The build-up was almost intolerable. For a year, the Dallas theater community has hoped that the reality of Kevin Moriarty, the new artistic director for the Dallas Theater Center, would match (or at least approach) the promise. The pudding would be Tommy, his directorial debut at the company.
So it was little surprise on Tuesday to see most of the major arts figures in the city — call them “The Who’s Who’s Who” — dressed to the nines in the lobby of the Kalita Humphreys Theater, all hoping to share in the experience of opening night, to decide for themselves what’s hope and what’s hype.
Would it be possible to detach from the anticipation, to evaluate the show on its own merits?
Not only is it possible, it’s a joy. Because Moriarty’s audacious choice to introduce himself artistically — a loud, confusing, industrial-looking rock opera that’s equal parts acid trip, hippie shit and counter-culture bombast — is a signal work for the regional theater, a risky but energizing firecracker of a musical that left me panting.

◇ ◇ ◇ ◇ ◇ ◇ ◇

Set task 1: Summarize the theater review above in two sentences.
Set task 2: Reproduce word for word the part of the theater review that opens with the words containing "Not only is" and closes with "left me panting.".

Data shown:
◇ ◇ ◇ ◇ ◇ ◇ ◇

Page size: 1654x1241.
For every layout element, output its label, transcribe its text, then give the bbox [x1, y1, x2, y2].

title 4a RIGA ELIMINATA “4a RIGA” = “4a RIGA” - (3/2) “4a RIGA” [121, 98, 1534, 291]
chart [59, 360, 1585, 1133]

◇ ◇ ◇ ◇ ◇ ◇ ◇

Written response 1: After a year of hoping that Kevin Moriarty, the new artistic director of the Dallas Theater Center, would live up to his promise, most of the city's major arts figures gathered at the Kalita Humphreys Theater for opening night of Tommy, his directorial debut with the company. The reviewer found the show a joy: a loud, confusing, risky rock opera that is a signal work for the regional theater.

Written response 2:
Not only is it possible, it’s a joy. Because Moriarty’s audacious choice to introduce himself artistically — a loud, confusing, industrial-looking rock opera that’s equal parts acid trip, hippie shit and counter-culture bombast — is a signal work for the regional theater, a risky but energizing firecracker of a musical that left me panting.